** SUPPLIED MATERIAL follows **
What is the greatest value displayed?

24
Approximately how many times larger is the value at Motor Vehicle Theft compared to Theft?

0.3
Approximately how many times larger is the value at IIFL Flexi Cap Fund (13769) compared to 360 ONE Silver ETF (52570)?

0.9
** End of SUPPLIED MATERIAL **
** SUPPLIED MATERIAL follows **
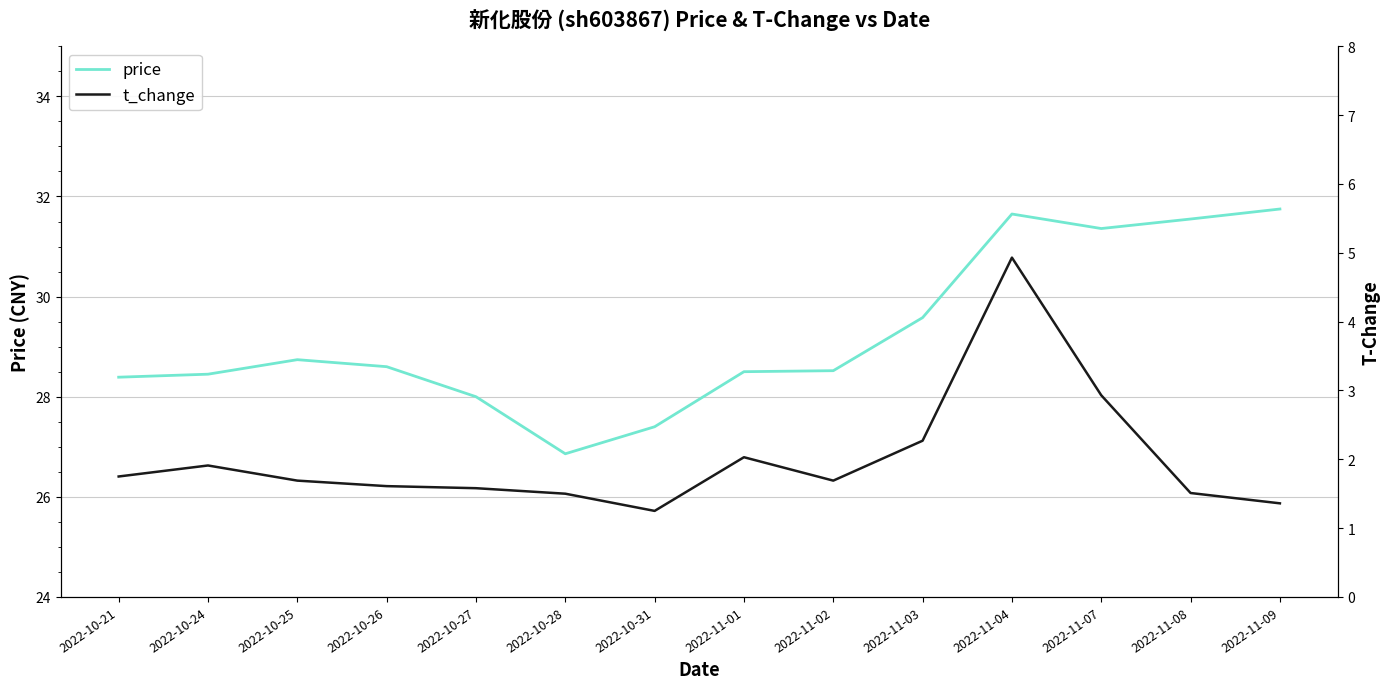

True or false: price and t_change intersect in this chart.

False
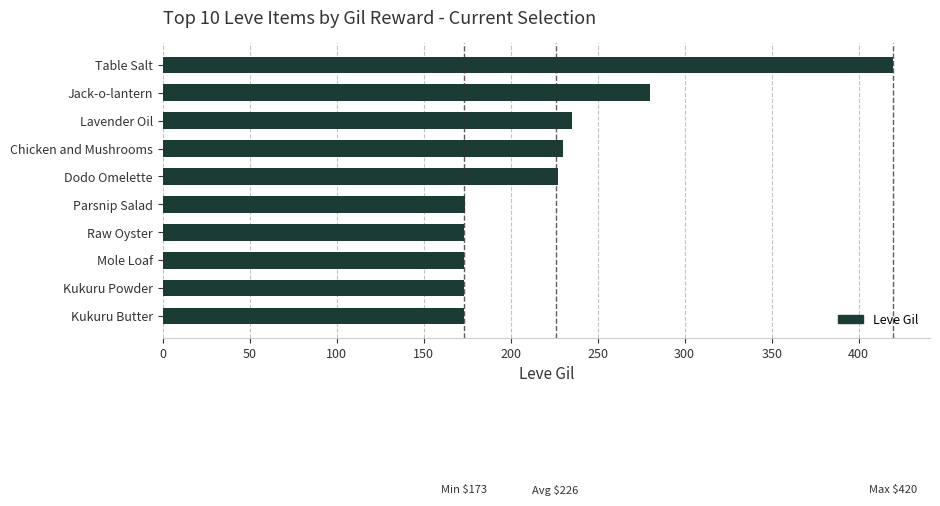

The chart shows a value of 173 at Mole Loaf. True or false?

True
** End of SUPPLIED MATERIAL **
** SUPPLIED MATERIAL follows **
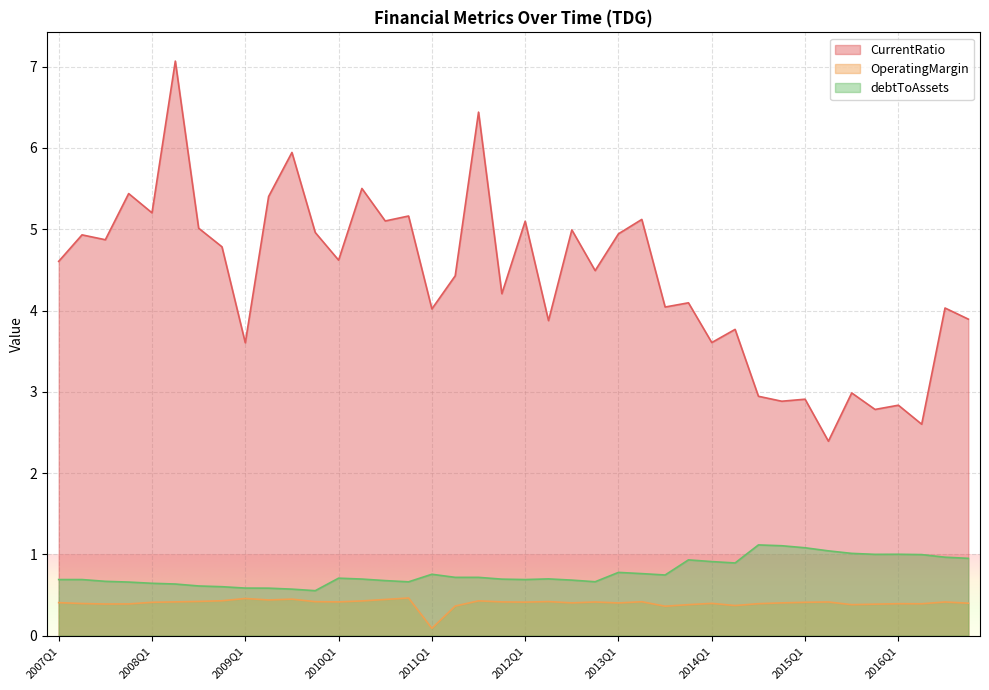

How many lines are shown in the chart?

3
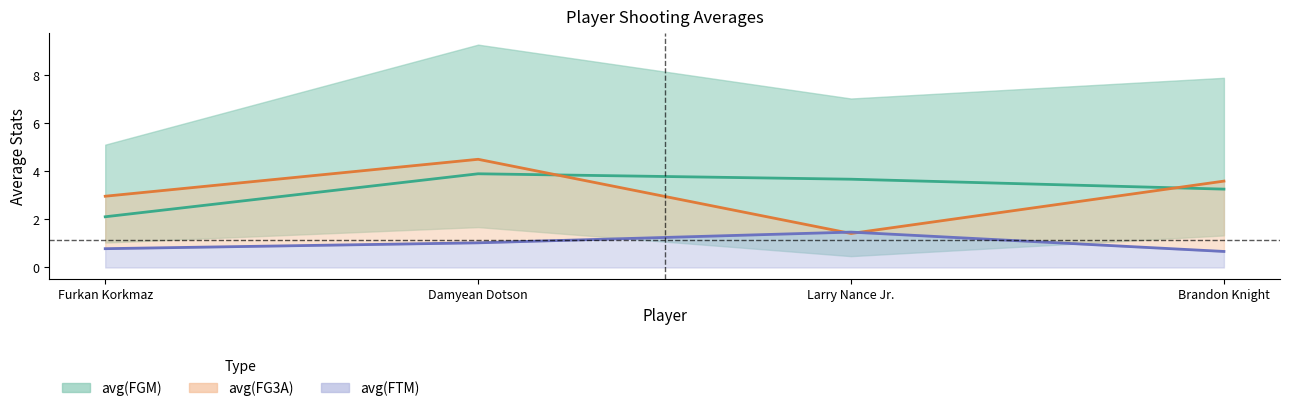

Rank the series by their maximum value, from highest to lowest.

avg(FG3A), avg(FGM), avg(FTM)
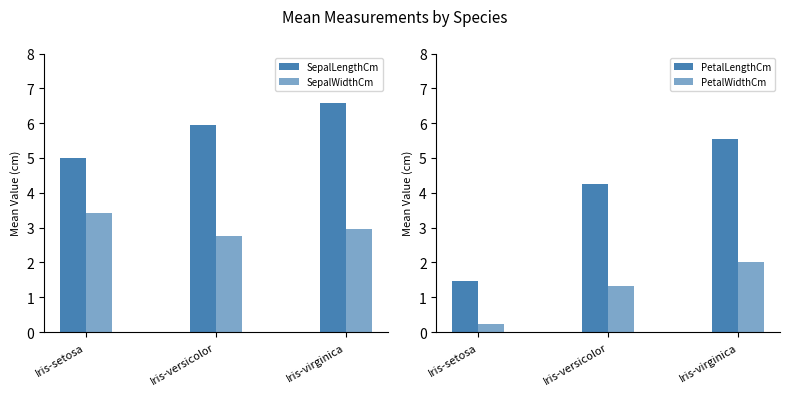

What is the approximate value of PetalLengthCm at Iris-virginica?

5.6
** End of SUPPLIED MATERIAL **
__EXERCISE BRIEF__
Can you return, unchanged, the lines above that begin at the one containing "What is the greatest value displayed?" and end after the one containing "Approximately how many times larger is the value at IIFL", with both of those lines included?

__THE COMPLETED TASK__
What is the greatest value displayed?

24
Approximately how many times larger is the value at Motor Vehicle Theft compared to Theft?

0.3
Approximately how many times larger is the value at IIFL Flexi Cap Fund (13769) compared to 360 ONE Silver ETF (52570)?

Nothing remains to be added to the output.